Exercise brief: Please check every line of the listing for "safety" and copy each line where it is found.
──────────────────────────────
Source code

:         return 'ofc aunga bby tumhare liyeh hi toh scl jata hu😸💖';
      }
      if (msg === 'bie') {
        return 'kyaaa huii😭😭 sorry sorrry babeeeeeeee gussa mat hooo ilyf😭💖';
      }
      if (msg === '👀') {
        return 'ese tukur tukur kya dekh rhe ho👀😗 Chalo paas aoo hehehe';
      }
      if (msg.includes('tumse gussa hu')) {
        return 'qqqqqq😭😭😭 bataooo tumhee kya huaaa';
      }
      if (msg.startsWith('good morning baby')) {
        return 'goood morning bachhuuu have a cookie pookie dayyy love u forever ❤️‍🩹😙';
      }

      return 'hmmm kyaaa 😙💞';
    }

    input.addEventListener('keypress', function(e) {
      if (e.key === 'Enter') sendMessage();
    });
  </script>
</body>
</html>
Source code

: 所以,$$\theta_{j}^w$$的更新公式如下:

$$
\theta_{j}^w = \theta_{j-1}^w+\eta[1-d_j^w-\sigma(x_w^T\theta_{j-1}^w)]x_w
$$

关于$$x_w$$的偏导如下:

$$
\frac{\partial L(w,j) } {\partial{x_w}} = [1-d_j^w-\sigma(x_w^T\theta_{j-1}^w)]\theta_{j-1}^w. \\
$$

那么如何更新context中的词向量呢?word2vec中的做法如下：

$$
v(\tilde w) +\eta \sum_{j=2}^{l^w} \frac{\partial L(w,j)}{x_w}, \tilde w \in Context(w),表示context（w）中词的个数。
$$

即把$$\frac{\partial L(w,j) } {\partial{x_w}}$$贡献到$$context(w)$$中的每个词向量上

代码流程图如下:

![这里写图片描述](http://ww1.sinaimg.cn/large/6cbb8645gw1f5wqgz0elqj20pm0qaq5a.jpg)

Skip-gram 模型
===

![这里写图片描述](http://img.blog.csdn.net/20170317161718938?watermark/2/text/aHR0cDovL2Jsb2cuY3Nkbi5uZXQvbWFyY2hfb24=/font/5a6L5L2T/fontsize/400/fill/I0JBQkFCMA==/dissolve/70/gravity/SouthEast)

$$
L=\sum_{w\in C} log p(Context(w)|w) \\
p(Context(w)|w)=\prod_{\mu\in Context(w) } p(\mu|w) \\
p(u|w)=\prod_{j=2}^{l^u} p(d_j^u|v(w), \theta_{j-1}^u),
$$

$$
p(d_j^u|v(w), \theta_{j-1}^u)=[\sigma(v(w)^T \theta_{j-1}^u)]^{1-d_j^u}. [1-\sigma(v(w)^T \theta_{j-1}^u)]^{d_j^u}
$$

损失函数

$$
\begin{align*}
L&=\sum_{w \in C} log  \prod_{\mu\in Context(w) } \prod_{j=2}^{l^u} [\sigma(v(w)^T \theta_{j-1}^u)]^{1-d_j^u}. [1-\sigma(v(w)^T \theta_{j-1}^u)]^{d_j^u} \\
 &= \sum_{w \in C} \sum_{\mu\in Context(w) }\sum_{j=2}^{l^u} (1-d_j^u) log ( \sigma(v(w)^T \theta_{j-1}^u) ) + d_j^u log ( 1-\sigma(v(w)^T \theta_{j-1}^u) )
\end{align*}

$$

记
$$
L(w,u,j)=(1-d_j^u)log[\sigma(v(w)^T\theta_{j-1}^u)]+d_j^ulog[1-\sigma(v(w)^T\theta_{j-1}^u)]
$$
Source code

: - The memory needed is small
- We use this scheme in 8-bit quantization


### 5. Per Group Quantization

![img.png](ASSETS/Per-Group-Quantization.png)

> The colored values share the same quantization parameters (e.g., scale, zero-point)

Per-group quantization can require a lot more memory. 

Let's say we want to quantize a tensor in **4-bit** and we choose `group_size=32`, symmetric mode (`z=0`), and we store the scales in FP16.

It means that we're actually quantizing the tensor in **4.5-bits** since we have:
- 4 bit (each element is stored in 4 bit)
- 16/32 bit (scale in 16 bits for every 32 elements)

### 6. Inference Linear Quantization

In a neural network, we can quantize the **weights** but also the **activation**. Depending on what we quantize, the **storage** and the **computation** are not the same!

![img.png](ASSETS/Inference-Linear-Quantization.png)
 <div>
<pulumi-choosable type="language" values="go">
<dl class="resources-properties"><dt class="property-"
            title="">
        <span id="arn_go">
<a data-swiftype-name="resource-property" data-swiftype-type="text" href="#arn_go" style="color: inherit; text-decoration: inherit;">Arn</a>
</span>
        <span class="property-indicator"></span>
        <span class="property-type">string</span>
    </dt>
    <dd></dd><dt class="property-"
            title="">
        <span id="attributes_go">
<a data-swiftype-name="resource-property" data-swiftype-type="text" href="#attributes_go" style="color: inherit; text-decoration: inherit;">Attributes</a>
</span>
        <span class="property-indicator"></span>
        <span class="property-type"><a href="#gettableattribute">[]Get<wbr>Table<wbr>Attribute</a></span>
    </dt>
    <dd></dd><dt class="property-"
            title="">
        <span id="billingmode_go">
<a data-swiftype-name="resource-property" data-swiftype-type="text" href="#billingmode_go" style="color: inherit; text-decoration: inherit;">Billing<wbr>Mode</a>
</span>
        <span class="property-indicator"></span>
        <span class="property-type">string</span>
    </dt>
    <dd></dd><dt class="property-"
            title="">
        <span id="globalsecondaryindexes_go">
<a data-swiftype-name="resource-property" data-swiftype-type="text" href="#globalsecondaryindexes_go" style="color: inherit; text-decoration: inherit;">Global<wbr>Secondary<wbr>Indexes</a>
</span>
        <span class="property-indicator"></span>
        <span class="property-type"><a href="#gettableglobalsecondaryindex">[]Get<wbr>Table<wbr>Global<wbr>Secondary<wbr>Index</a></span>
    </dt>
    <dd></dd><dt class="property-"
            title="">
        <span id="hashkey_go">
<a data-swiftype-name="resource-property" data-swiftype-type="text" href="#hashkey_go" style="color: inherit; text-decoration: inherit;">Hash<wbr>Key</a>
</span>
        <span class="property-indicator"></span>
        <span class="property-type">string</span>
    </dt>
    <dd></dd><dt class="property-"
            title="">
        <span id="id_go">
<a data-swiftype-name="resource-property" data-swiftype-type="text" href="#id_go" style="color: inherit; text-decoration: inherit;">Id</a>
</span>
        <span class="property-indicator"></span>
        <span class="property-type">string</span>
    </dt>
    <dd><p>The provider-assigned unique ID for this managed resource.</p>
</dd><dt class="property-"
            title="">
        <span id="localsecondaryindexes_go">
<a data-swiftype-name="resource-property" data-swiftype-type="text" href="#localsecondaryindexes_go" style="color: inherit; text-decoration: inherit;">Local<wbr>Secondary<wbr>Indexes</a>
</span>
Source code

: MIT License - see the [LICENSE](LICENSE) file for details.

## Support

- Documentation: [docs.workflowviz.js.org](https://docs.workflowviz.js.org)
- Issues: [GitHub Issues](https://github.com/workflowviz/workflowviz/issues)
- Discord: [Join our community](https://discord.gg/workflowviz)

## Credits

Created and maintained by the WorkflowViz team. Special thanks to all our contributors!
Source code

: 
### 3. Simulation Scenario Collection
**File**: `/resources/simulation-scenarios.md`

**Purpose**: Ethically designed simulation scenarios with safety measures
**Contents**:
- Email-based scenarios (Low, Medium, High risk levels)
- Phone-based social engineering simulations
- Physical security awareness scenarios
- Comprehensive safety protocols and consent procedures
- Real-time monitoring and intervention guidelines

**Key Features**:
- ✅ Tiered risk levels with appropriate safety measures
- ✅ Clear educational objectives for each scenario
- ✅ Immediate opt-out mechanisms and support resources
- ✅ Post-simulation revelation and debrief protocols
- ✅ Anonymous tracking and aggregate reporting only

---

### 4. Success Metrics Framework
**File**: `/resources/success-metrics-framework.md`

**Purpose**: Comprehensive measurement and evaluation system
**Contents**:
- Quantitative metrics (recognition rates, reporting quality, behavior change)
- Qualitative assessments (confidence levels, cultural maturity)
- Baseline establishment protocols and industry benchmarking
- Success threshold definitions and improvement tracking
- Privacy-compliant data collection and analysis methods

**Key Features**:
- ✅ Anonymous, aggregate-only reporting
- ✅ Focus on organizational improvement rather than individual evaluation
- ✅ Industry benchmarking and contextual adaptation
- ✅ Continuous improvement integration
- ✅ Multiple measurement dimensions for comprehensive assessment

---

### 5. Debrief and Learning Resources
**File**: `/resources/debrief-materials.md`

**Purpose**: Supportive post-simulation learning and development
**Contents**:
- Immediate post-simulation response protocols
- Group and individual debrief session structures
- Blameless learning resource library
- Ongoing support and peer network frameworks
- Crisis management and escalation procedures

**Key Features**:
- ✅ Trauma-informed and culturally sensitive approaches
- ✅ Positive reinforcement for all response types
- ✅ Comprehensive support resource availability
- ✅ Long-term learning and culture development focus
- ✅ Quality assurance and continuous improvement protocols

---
──────────────────────────────
Response box:
**Purpose**: Ethically designed simulation scenarios with safety measures
- Comprehensive safety protocols and consent procedures
- ✅ Tiered risk levels with appropriate safety measures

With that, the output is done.